Brozenic made no deposits in or withdrawals from the account after July 24, 1957. He kept possession of the passbook, so that, practically, claimant could not have used the account in decedent's lifetime, even if she had signed the signature card. Brozenic made a will on June 18, 1959, in which he revoked all previous testamentary dispositions. At the time of his death there was $3,354.09 on deposit in this account.
As shown above, this circumstance was not controlling.
It is clear that Mara failed to make out a prima facie case showing a gift inter vivos to her. She did not produce a signature card or a contract signed by both co-tenants, and Brozenic's intentions, so far as they are disclosed in his letter to Mara, would seem to be clearly tentative and ambiguous or at best for Mara testamentary. If Brozenic intended a testamentary gift, — and the evidence to prove such a gift is certainly insufficient — such a gift was revoked by the execution two years later of a will containing a clause of revocation. For the above reasons, the Court below properly dismissed Mara's claim.
The Claim of Barbara Savor
This claim concerns Account No. 9166 at Millvale Savings Loan Association.
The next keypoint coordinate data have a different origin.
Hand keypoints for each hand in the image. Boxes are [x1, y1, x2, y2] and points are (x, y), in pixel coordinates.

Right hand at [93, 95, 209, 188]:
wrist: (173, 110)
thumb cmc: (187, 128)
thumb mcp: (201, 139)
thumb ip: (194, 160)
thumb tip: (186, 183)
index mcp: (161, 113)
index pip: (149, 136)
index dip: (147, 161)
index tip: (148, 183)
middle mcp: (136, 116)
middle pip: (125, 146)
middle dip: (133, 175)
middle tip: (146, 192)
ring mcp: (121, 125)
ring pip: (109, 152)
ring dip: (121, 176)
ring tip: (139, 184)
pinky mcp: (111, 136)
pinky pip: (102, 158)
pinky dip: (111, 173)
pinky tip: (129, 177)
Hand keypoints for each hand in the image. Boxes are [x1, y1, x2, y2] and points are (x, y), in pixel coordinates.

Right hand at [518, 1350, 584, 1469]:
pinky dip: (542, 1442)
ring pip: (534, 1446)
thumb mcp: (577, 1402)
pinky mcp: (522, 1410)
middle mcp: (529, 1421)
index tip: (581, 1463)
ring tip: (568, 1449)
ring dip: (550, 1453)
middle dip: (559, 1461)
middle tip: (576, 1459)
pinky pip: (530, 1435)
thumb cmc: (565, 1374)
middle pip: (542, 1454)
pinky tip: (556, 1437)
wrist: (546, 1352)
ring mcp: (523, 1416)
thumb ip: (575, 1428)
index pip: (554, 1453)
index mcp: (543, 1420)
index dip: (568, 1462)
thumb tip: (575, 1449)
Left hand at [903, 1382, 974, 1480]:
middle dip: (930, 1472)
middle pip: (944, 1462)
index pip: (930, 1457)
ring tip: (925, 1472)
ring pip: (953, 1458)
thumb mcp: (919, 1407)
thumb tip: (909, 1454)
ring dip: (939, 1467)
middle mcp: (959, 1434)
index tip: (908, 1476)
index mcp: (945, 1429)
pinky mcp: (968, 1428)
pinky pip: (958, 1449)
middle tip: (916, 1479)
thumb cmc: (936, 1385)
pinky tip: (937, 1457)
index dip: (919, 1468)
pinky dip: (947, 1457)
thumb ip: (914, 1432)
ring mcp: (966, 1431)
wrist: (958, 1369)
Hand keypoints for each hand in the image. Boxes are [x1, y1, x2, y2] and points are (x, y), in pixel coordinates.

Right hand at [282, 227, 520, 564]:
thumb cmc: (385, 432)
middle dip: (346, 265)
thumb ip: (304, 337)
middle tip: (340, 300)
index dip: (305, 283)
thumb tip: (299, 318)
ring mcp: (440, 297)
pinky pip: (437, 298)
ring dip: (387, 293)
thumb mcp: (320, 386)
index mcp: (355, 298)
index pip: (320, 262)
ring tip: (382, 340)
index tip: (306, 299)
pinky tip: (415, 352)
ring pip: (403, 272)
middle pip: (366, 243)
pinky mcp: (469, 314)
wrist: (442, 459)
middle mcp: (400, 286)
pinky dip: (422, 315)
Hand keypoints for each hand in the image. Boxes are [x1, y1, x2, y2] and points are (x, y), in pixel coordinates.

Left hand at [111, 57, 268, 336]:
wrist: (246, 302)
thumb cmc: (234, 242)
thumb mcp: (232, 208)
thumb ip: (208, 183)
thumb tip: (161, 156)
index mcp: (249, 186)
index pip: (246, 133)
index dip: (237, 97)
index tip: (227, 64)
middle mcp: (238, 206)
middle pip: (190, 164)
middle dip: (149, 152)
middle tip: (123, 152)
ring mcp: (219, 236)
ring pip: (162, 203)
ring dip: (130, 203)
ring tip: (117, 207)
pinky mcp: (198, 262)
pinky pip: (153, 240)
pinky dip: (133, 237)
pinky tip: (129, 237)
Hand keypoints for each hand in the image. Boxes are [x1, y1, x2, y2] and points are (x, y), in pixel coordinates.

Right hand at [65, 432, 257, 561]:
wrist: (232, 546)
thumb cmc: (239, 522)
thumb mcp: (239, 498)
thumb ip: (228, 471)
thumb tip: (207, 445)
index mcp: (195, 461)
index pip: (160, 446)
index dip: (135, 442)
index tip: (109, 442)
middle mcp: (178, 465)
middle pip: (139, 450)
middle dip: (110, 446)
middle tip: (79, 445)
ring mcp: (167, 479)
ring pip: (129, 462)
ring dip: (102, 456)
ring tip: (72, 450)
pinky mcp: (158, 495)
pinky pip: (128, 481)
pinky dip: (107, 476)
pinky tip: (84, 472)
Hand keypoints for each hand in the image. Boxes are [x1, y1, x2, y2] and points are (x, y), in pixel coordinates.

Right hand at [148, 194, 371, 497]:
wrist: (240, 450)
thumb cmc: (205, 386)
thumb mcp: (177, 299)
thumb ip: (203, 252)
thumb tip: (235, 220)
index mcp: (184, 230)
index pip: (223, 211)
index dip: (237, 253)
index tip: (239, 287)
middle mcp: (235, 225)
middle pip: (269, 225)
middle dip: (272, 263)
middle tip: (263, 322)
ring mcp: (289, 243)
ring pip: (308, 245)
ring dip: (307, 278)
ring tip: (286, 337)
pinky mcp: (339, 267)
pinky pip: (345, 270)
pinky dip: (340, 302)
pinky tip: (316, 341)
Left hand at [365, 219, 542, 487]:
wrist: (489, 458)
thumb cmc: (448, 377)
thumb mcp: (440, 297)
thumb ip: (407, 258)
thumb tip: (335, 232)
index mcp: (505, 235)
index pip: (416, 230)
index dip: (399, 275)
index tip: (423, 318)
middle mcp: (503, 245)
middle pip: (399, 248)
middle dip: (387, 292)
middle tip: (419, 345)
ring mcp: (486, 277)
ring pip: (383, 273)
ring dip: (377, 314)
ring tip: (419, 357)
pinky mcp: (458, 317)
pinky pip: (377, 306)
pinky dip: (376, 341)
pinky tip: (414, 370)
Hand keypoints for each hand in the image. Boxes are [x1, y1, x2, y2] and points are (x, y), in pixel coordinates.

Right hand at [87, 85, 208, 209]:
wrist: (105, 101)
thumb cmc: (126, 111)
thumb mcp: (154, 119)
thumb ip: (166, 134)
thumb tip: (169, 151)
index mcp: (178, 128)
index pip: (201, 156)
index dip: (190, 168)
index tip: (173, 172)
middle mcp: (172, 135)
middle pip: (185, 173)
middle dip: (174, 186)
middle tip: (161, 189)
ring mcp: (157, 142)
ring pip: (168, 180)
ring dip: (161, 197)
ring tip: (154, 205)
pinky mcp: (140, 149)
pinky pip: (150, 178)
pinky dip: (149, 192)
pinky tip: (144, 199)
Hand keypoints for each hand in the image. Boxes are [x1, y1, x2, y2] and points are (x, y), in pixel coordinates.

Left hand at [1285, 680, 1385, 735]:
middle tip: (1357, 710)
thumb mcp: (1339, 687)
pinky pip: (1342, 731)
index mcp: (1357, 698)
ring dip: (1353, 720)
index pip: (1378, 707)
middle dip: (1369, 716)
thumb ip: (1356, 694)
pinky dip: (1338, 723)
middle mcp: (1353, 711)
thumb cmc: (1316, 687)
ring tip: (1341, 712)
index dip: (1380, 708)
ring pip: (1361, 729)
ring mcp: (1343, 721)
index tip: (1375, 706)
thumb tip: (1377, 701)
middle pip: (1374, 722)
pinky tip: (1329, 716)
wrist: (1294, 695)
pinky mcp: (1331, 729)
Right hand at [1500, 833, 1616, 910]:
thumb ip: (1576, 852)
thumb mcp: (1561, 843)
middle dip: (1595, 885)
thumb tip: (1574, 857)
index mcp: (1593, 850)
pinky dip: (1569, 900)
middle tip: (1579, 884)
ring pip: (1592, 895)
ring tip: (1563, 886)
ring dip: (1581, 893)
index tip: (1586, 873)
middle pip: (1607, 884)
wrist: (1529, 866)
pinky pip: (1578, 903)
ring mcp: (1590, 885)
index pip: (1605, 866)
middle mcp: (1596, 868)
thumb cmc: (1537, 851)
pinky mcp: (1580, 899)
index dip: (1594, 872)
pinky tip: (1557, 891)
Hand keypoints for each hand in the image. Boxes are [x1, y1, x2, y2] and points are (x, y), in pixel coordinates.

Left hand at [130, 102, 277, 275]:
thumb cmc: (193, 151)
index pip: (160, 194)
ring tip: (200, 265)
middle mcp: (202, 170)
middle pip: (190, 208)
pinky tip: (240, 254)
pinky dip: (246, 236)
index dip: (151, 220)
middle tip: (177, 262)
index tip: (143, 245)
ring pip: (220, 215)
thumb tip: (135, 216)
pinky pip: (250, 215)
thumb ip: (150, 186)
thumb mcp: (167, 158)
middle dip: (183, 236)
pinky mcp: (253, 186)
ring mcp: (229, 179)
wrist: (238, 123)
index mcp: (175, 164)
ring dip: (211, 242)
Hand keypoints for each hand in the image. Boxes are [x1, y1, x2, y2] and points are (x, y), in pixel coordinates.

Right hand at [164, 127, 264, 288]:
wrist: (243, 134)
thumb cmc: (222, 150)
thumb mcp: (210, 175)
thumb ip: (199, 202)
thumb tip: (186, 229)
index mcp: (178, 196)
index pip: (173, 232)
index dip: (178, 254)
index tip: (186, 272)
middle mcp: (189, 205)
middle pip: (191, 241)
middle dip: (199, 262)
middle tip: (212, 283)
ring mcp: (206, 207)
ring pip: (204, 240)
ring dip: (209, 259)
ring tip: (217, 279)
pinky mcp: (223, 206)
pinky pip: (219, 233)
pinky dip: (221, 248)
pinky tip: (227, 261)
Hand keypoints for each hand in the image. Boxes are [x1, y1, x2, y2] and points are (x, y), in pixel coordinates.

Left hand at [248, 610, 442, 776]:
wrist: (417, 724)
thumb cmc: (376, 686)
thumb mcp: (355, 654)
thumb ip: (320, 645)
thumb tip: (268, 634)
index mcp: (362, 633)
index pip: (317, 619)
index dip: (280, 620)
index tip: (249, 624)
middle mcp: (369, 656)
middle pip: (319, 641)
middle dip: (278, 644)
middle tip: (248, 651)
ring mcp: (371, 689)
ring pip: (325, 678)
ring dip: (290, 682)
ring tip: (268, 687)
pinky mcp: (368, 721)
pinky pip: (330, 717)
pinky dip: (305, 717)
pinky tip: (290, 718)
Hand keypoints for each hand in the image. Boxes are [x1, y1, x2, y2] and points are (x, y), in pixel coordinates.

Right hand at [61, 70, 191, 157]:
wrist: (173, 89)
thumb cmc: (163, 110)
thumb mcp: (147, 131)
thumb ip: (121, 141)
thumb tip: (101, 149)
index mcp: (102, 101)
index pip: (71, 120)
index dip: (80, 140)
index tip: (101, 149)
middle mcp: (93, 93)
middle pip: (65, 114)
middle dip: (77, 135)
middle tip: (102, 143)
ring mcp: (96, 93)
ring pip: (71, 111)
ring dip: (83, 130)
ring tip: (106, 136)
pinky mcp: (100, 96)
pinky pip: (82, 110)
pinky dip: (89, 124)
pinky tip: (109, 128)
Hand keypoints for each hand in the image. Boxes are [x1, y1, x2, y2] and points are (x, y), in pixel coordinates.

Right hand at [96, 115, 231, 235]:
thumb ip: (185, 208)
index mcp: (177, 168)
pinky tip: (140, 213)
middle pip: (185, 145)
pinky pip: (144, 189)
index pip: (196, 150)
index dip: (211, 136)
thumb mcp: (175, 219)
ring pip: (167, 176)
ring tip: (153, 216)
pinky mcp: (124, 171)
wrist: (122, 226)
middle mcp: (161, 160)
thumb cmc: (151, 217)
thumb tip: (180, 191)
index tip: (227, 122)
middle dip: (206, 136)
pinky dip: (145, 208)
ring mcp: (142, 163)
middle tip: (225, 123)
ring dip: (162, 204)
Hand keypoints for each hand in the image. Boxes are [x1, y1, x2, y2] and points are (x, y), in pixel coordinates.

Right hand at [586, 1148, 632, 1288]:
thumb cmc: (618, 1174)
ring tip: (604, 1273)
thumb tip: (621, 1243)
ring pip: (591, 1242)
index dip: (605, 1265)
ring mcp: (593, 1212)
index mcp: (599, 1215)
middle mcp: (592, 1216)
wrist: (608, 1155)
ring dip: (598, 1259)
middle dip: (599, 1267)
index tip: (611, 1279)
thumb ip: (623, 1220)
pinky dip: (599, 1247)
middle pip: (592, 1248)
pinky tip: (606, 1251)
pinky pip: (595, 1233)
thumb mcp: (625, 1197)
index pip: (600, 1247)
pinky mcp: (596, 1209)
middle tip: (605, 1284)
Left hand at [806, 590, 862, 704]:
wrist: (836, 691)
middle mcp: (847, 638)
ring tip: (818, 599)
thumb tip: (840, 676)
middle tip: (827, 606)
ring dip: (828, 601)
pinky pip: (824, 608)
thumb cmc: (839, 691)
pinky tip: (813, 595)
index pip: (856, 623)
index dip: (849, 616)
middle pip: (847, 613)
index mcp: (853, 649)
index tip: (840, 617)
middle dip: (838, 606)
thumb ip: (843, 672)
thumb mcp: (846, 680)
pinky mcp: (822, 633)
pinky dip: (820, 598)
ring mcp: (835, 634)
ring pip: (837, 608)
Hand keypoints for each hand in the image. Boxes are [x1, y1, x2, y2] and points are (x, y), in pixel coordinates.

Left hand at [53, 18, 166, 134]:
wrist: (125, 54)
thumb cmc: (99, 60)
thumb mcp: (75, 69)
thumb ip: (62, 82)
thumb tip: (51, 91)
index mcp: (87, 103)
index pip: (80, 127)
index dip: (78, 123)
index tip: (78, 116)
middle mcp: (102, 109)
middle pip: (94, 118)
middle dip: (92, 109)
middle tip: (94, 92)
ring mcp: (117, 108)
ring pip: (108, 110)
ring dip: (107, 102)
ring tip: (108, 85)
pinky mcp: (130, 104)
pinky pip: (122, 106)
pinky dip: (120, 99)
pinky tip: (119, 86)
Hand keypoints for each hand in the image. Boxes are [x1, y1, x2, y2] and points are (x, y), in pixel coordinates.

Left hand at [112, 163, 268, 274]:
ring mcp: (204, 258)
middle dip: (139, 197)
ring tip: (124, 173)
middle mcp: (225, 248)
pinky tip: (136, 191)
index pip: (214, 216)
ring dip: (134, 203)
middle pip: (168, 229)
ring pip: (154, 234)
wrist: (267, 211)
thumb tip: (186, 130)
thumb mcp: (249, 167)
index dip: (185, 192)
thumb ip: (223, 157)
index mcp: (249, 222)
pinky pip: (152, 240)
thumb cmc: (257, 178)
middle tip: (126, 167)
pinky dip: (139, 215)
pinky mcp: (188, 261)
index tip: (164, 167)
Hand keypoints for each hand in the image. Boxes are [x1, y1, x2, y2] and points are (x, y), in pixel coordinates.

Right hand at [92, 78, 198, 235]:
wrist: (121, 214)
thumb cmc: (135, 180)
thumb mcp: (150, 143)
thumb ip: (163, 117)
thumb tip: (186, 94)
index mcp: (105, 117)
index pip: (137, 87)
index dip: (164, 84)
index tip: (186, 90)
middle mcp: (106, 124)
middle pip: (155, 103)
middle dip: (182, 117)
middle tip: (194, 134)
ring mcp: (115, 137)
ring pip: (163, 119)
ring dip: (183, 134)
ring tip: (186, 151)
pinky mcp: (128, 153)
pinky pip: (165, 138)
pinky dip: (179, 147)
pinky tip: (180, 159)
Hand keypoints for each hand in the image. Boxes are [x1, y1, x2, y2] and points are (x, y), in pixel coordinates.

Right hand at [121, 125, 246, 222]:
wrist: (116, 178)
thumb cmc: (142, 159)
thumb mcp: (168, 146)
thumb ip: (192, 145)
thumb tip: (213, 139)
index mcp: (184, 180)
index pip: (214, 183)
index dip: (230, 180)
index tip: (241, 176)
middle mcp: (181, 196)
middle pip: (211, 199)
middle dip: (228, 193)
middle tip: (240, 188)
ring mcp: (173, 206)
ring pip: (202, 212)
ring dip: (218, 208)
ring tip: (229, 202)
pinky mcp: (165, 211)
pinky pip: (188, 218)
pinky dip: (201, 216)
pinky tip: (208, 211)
Brozenic had an account in that Association in his name prior to November 18, 1959, when he deposited $1,010.24. On that date he changed the name of this account to an account in the name of himself or the claimant, with right of survivorship. It was stipulated that the bank handed Brozenic a signature card for the creation of such an account which he immediately signed; that he was instructed by the Association to obtain the signature thereon of (Barbara) the other tenant; but that no signature card was ever filed with the Association, nor was there any evidence that Barbara had ever signed the card. At Brozenic's death there was $1,708.38 in the account. Though the fact is not controlling, Brozenic kept possession of the passbook.
For the reasons stated above with respect to the claim of Mara Bosiljevac, this claim of Barbara Savor was properly dismissed by the Orphans' Court.
Decree affirmed. Each party to pay own costs.